» **WHAT IS REQUIRED**: Transcribe each entry. Change nothing.

::: DATA TO USE :::

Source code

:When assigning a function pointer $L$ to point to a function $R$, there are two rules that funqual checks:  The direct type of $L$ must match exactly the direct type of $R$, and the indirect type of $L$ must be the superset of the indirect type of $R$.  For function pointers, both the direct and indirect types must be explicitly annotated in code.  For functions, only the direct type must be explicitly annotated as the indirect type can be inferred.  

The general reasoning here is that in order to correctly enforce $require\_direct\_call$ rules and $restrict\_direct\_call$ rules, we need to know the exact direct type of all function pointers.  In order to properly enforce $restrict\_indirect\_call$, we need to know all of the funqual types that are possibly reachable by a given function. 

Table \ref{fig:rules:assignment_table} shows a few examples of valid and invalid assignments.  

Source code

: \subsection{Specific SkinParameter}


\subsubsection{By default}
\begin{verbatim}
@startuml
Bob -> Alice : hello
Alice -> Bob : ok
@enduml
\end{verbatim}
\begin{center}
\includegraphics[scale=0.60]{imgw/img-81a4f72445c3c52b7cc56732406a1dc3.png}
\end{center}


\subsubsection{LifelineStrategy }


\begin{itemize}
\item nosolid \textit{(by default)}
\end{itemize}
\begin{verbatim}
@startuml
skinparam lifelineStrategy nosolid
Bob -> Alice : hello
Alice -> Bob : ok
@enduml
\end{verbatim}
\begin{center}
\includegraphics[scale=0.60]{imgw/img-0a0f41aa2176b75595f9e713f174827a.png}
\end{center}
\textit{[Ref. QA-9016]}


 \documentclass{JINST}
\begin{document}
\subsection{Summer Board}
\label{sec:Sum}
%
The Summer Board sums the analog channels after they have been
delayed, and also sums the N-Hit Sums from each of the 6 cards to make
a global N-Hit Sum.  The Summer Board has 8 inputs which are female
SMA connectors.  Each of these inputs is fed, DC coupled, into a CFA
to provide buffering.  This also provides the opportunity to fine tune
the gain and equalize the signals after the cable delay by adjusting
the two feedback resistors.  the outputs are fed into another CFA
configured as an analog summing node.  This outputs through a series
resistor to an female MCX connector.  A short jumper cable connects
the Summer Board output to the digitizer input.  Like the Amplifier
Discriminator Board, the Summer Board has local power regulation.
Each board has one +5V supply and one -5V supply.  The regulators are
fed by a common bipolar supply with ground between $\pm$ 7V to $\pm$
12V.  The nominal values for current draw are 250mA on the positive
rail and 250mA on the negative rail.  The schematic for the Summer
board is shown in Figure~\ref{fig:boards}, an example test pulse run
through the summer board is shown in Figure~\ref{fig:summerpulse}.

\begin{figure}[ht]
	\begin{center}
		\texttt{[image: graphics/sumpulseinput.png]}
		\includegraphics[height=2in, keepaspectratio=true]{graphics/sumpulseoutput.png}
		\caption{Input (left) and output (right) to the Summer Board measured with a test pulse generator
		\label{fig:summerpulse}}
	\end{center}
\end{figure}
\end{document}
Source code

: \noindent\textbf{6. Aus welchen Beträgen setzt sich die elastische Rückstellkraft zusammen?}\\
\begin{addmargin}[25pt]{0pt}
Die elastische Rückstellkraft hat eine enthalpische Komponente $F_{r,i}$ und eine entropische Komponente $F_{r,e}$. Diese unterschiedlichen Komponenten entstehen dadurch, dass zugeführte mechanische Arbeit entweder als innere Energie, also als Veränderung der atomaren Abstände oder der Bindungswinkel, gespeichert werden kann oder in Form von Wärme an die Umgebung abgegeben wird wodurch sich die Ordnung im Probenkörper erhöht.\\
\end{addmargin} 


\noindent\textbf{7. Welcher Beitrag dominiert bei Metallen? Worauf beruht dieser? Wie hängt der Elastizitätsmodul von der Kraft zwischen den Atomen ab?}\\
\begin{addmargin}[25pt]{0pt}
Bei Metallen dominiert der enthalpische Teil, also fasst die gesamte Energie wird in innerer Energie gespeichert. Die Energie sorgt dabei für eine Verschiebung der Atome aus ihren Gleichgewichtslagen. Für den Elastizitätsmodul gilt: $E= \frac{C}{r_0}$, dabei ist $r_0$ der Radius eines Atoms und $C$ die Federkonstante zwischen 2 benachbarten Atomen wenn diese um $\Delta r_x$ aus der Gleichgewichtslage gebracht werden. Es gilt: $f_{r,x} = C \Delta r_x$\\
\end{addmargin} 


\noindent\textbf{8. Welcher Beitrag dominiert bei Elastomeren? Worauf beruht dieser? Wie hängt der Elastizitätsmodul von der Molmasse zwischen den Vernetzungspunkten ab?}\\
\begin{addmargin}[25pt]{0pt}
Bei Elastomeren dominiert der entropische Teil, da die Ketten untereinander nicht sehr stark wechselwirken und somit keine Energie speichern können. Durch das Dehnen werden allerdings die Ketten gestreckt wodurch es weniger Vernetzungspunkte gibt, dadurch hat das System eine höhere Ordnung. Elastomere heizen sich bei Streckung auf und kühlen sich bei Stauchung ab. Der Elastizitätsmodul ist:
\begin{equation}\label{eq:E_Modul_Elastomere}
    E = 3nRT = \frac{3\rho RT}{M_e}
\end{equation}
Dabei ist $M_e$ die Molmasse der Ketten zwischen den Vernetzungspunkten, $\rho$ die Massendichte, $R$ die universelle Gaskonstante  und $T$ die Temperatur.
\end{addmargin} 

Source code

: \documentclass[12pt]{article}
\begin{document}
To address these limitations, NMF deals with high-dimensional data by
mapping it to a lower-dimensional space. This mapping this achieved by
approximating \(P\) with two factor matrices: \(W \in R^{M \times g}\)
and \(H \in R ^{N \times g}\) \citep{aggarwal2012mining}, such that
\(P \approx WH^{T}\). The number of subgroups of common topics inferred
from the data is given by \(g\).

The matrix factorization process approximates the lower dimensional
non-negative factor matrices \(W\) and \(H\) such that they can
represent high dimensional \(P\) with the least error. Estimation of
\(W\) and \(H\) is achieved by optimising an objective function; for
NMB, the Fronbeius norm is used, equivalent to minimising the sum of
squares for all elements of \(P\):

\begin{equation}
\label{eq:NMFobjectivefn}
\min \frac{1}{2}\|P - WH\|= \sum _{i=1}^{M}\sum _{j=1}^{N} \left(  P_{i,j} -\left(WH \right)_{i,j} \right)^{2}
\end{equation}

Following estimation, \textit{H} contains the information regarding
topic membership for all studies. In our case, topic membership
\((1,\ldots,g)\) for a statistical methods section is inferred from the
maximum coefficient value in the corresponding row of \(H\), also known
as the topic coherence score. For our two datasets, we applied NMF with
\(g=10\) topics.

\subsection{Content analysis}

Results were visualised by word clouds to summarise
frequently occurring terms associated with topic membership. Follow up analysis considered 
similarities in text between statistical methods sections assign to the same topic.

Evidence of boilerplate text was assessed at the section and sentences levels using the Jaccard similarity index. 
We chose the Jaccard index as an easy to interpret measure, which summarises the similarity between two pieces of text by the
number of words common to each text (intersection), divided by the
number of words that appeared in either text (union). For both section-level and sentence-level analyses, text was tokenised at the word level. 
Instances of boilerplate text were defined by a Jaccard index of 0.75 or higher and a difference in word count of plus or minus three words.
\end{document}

:::

» **RESPONSE**:
Source code

:When assigning a function pointer $L$ to point to a function $R$, there are two rules that funqual checks:  The direct type of $L$ must match exactly the direct type of $R$, and the indirect type of $L$ must be the superset of the indirect type of $R$.  For function pointers, both the direct and indirect types must be explicitly annotated in code.  For functions, only the direct type must be explicitly annotated as the indirect type can be inferred.  

The general reasoning here is that in order to correctly enforce $require\_direct\_call$ rules and $restrict\_direct\_call$ rules, we need to know the exact direct type of all function pointers.  In order to properly enforce $restrict\_indirect\_call$, we need to know all of the funqual types that are possibly reachable by a given function. 

Table \ref{fig:rules:assignment_table} shows a few examples of valid and invalid assignments.  

Source code

: \subsection{Specific SkinParameter}


\subsubsection{By default}
\begin{verbatim}
@startuml
Bob -> Alice : hello
Alice -> Bob : ok
@enduml
\end{verbatim}
\begin{center}
\includegraphics[scale=0.60]{imgw/img-81a4f72445c3c52b7cc56732406a1dc3.png}
\end{center}


\subsubsection{LifelineStrategy }


\begin{itemize}
\item nosolid \textit{(by default)}
\end{itemize}
\begin{verbatim}
@startuml
skinparam lifelineStrategy nosolid
Bob -> Alice : hello
Alice -> Bob : ok
@enduml
\end{verbatim}
\begin{center}
\includegraphics[scale=0.60]{imgw/img-0a0f41aa2176b75595f9e713f174827a.png}
\end{center}
\textit{[Ref. QA-9016]}


 \documentclass{JINST}
\begin{document}
\subsection{Summer Board}
\label{sec:Sum}
%
The Summer Board sums the analog channels after they have been
delayed, and also sums the N-Hit Sums from each of the 6 cards to make
a global N-Hit Sum.  The Summer Board has 8 inputs which are female
SMA connectors.  Each of these inputs is fed, DC coupled, into a CFA
to provide buffering.  This also provides the opportunity to fine tune
the gain and equalize the signals after the cable delay by adjusting
the two feedback resistors.  the outputs are fed into another CFA
configured as an analog summing node.  This outputs through a series
resistor to an female MCX connector.  A short jumper cable connects
the Summer Board output to the digitizer input.  Like the Amplifier
Discriminator Board, the Summer Board has local power regulation.
Each board has one +5V supply and one -5V supply.  The regulators are
fed by a common bipolar supply with ground between $\pm$ 7V to $\pm$
12V.  The nominal values for current draw are 250mA on the positive
rail and 250mA on the negative rail.  The schematic for the Summer
board is shown in Figure~\ref{fig:boards}, an example test pulse run
through the summer board is shown in Figure~\ref{fig:summerpulse}.

\begin{figure}[ht]
	\begin{center}
		\texttt{[image: graphics/sumpulseinput.png]}
		\includegraphics[height=2in, keepaspectratio=true]{graphics/sumpulseoutput.png}
		\caption{Input (left) and output (right) to the Summer Board measured with a test pulse generator
		\label{fig:summerpulse}}
	\end{center}
\end{figure}
\end{document}
Source code

: \noindent\textbf{6. Aus welchen Beträgen setzt sich die elastische Rückstellkraft zusammen?}\\
\begin{addmargin}[25pt]{0pt}
Die elastische Rückstellkraft hat eine enthalpische Komponente $F_{r,i}$ und eine entropische Komponente $F_{r,e}$. Diese unterschiedlichen Komponenten entstehen dadurch, dass zugeführte mechanische Arbeit entweder als innere Energie, also als Veränderung der atomaren Abstände oder der Bindungswinkel, gespeichert werden kann oder in Form von Wärme an die Umgebung abgegeben wird wodurch sich die Ordnung im Probenkörper erhöht.\\
\end{addmargin} 


\noindent\textbf{7. Welcher Beitrag dominiert bei Metallen? Worauf beruht dieser? Wie hängt der Elastizitätsmodul von der Kraft zwischen den Atomen ab?}\\
\begin{addmargin}[25pt]{0pt}
Bei Metallen dominiert der enthalpische Teil, also fasst die gesamte Energie wird in innerer Energie gespeichert. Die Energie sorgt dabei für eine Verschiebung der Atome aus ihren Gleichgewichtslagen. Für den Elastizitätsmodul gilt: $E= \frac{C}{r_0}$, dabei ist $r_0$ der Radius eines Atoms und $C$ die Federkonstante zwischen 2 benachbarten Atomen wenn diese um $\Delta r_x$ aus der Gleichgewichtslage gebracht werden. Es gilt: $f_{r,x} = C \Delta r_x$\\
\end{addmargin} 


\noindent\textbf{8. Welcher Beitrag dominiert bei Elastomeren? Worauf beruht dieser? Wie hängt der Elastizitätsmodul von der Molmasse zwischen den Vernetzungspunkten ab?}\\
\begin{addmargin}[25pt]{0pt}
Bei Elastomeren dominiert der entropische Teil, da die Ketten untereinander nicht sehr stark wechselwirken und somit keine Energie speichern können. Durch das Dehnen werden allerdings die Ketten gestreckt wodurch es weniger Vernetzungspunkte gibt, dadurch hat das System eine höhere Ordnung. Elastomere heizen sich bei Streckung auf und kühlen sich bei Stauchung ab. Der Elastizitätsmodul ist:
\begin{equation}\label{eq:E_Modul_Elastomere}
    E = 3nRT = \frac{3\rho RT}{M_e}
\end{equation}
Dabei ist $M_e$ die Molmasse der Ketten zwischen den Vernetzungspunkten, $\rho$ die Massendichte, $R$ die universelle Gaskonstante  und $T$ die Temperatur.
\end{addmargin} 

Source code

: \documentclass[12pt]{article}
\begin{document}
To address these limitations, NMF deals with high-dimensional data by
mapping it to a lower-dimensional space. This mapping this achieved by
approximating \(P\) with two factor matrices: \(W \in R^{M \times g}\)
and \(H \in R ^{N \times g}\) \citep{aggarwal2012mining}, such that
\(P \approx WH^{T}\). The number of subgroups of common topics inferred
from the data is given by \(g\).

The matrix factorization process approximates the lower dimensional
non-negative factor matrices \(W\) and \(H\) such that they can
represent high dimensional \(P\) with the least error. Estimation of
\(W\) and \(H\) is achieved by optimising an objective function; for
NMB, the Fronbeius norm is used, equivalent to minimising the sum of
squares for all elements of \(P\):

\begin{equation}
\label{eq:NMFobjectivefn}
\min \frac{1}{2}\|P - WH\|= \sum _{i=1}^{M}\sum _{j=1}^{N} \left(  P_{i,j} -\left(WH \right)_{i,j} \right)^{2}
\end{equation}

Following estimation, \textit{H} contains the information regarding
topic membership for all studies. In our case, topic membership
\((1,\ldots,g)\) for a statistical methods section is inferred from the
maximum coefficient value in the corresponding row of \(H\), also known
as the topic coherence score. For our two datasets, we applied NMF with
\(g=10\) topics.

\subsection{Content analysis}

Results were visualised by word clouds to summarise
frequently occurring terms associated with topic membership. Follow up analysis considered 
similarities in text between statistical methods sections assign to the same topic.

Evidence of boilerplate text was assessed at the section and sentences levels using the Jaccard similarity index. 
We chose the Jaccard index as an easy to interpret measure, which summarises the similarity between two pieces of text by the
number of words common to each text (intersection), divided by the
number of words that appeared in either text (union). For both section-level and sentence-level analyses, text was tokenised at the word level. 
Instances of boilerplate text were defined by a Jaccard index of 0.75 or higher and a difference in word count of plus or minus three words.
\end{document}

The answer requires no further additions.